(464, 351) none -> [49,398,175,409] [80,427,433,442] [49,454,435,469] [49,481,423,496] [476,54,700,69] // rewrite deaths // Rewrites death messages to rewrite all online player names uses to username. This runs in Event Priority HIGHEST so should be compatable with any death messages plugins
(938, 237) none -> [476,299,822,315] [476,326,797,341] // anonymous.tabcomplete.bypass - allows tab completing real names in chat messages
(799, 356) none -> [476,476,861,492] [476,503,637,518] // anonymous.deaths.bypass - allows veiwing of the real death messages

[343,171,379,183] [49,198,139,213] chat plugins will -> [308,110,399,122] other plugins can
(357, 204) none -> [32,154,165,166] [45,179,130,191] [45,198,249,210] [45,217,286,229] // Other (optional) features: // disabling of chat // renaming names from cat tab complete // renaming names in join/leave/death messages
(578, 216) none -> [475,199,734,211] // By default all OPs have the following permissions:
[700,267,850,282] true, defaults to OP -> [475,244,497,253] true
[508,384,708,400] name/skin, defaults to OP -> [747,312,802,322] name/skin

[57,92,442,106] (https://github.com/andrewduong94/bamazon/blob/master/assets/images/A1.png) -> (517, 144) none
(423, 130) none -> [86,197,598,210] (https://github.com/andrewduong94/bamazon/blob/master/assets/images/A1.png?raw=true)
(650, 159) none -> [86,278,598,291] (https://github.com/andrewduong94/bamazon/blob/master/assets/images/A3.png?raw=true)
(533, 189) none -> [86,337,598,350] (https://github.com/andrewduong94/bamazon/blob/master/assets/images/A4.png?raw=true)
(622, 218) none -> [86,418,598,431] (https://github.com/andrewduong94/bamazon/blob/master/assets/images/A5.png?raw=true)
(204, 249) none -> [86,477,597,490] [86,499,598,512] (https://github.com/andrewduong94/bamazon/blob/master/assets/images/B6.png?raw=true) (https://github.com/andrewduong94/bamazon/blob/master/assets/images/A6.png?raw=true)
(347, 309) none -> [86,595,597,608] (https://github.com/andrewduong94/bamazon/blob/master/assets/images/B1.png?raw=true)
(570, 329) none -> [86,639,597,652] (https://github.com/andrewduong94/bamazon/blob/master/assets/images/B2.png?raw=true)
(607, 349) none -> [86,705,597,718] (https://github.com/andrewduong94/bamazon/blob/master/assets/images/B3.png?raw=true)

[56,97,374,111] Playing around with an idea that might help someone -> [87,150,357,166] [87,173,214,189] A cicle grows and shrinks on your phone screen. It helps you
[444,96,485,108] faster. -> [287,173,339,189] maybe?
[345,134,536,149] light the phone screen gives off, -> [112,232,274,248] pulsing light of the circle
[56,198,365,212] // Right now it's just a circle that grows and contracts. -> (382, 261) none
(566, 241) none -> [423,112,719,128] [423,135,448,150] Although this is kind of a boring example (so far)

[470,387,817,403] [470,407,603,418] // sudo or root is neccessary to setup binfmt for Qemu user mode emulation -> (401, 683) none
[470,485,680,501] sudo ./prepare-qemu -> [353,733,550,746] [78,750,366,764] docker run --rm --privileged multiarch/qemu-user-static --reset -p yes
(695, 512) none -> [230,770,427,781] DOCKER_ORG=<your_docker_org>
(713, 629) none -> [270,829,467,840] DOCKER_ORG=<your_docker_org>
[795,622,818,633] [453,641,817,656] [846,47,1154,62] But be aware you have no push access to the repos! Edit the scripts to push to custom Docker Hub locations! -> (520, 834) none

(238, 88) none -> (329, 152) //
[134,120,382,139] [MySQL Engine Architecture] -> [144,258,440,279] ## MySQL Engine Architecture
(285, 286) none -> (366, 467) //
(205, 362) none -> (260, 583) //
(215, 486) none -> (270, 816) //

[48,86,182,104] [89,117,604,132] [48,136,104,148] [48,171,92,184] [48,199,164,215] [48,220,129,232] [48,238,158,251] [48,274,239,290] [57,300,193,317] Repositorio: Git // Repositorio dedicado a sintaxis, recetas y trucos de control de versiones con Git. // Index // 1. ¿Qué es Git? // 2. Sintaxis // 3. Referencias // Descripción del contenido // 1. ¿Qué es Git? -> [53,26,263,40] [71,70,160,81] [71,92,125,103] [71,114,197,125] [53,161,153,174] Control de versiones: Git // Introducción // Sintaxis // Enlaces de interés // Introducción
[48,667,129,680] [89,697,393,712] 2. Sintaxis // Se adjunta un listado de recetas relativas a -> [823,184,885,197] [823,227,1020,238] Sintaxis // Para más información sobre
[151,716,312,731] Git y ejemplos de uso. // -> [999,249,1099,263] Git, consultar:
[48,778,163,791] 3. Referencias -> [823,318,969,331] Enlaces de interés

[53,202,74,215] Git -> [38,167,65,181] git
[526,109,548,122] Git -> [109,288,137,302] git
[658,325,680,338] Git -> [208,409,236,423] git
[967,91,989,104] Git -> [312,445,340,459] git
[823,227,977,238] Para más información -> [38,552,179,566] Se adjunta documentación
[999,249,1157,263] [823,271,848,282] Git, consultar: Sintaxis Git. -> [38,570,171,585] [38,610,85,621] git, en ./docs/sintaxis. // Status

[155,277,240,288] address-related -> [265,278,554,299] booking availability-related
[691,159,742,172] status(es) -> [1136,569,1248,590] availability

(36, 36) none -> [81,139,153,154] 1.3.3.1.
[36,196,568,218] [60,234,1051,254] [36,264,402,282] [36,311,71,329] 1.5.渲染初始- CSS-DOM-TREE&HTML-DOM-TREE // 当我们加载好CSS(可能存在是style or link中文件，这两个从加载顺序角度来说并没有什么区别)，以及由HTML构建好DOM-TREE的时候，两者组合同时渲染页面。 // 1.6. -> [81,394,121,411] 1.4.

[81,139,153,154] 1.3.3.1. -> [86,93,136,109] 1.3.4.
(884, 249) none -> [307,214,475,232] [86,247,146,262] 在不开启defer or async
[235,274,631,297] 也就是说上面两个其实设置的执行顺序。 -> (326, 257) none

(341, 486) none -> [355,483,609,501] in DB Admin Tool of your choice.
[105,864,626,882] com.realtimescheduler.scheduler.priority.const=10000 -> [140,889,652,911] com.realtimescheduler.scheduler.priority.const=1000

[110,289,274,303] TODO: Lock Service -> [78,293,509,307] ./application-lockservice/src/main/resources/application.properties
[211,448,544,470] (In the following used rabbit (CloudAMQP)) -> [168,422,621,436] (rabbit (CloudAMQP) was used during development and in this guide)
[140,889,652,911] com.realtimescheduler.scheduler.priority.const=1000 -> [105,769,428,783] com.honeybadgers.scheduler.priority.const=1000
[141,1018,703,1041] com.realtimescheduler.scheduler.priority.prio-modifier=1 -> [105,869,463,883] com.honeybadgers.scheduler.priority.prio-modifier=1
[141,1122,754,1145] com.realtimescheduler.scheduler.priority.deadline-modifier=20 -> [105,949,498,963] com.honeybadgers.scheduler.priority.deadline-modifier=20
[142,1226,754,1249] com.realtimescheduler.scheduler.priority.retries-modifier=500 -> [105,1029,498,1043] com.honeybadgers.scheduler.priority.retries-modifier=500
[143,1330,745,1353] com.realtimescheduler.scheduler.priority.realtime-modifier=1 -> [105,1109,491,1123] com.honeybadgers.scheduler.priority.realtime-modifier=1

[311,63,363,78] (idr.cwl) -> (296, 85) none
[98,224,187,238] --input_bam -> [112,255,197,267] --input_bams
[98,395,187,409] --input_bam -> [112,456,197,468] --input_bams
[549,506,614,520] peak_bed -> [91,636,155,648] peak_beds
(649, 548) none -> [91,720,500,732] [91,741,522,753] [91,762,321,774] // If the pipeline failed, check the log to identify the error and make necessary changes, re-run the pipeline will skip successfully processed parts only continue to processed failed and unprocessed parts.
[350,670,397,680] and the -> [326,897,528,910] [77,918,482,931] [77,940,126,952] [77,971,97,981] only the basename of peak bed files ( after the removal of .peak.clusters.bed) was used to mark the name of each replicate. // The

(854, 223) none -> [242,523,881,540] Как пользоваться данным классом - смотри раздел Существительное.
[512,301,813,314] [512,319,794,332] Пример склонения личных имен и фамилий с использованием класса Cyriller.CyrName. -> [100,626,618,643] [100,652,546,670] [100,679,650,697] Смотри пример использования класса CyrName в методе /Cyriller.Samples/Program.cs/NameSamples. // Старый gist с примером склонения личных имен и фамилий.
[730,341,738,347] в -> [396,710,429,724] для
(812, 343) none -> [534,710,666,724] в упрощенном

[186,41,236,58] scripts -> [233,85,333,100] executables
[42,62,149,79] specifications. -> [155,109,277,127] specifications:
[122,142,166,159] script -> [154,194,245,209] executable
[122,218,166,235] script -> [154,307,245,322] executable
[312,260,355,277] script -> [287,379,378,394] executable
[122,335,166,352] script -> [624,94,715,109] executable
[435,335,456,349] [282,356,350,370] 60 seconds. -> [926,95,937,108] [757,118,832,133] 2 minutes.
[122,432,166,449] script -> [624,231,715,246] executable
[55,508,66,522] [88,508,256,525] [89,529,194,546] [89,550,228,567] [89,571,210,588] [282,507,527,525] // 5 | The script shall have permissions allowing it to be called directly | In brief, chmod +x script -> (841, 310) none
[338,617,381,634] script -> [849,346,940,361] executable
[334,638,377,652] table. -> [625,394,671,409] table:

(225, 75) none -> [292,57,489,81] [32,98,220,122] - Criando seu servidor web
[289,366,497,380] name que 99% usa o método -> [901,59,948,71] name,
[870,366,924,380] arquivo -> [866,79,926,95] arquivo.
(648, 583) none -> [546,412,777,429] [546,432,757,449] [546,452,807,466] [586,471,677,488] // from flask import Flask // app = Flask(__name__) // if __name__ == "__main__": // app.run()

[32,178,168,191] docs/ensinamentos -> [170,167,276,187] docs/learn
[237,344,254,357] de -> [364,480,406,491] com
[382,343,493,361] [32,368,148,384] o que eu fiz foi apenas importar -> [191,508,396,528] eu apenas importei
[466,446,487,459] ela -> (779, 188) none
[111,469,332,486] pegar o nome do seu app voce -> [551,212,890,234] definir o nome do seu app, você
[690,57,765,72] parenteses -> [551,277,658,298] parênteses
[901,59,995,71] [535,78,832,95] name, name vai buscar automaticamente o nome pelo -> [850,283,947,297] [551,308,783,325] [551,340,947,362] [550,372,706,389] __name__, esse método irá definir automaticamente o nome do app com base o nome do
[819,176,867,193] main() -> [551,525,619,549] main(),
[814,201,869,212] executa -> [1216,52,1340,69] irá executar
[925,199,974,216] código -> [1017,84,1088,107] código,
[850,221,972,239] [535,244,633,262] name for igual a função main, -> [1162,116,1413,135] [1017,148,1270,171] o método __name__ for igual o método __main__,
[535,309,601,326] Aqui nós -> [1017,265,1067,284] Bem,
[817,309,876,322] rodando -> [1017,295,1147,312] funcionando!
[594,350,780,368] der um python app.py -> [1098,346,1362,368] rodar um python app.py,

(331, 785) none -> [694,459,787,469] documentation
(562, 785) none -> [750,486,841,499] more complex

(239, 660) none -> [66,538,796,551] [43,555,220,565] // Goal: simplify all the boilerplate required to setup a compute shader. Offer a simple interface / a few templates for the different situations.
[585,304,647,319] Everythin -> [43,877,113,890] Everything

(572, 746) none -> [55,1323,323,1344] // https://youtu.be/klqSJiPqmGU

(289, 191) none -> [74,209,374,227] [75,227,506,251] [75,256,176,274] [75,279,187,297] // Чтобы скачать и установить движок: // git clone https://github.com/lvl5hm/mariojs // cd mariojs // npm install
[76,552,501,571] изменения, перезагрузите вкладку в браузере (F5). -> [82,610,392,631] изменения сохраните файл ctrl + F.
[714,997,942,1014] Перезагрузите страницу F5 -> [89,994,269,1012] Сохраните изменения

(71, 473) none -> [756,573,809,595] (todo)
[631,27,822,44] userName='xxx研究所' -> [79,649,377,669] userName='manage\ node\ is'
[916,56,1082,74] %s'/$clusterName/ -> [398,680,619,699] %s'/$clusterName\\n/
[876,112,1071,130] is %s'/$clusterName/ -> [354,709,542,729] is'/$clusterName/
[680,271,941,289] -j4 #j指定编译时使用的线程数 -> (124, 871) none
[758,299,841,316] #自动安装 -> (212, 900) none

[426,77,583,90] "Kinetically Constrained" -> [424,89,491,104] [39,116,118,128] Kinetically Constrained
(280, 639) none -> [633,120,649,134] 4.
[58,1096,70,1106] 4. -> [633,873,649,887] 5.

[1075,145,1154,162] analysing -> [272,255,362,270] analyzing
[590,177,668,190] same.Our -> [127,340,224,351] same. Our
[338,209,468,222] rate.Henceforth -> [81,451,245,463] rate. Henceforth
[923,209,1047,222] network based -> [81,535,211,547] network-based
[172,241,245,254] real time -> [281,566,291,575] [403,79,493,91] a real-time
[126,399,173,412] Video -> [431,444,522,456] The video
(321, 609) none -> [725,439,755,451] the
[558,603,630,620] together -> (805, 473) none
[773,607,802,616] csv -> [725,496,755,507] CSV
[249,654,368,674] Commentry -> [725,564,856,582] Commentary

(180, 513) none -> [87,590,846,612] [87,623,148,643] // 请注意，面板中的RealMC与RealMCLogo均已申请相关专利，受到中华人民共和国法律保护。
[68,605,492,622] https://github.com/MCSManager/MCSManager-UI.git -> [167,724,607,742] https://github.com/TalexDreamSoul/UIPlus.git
-=-=-
Task requirements => From the records above, transcribe exactly the run of lines that opens with the line holding "[512,301,813,314] [512,319,794,332] Пример" and closes with the line holding "[122,432,166,449] script ->", both included.

Result of this task =>
[512,301,813,314] [512,319,794,332] Пример склонения личных имен и фамилий с использованием класса Cyriller.CyrName. -> [100,626,618,643] [100,652,546,670] [100,679,650,697] Смотри пример использования класса CyrName в методе /Cyriller.Samples/Program.cs/NameSamples. // Старый gist с примером склонения личных имен и фамилий.
[730,341,738,347] в -> [396,710,429,724] для
(812, 343) none -> [534,710,666,724] в упрощенном

[186,41,236,58] scripts -> [233,85,333,100] executables
[42,62,149,79] specifications. -> [155,109,277,127] specifications:
[122,142,166,159] script -> [154,194,245,209] executable
[122,218,166,235] script -> [154,307,245,322] executable
[312,260,355,277] script -> [287,379,378,394] executable
[122,335,166,352] script -> [624,94,715,109] executable
[435,335,456,349] [282,356,350,370] 60 seconds. -> [926,95,937,108] [757,118,832,133] 2 minutes.
[122,432,166,449] script -> [624,231,715,246] executable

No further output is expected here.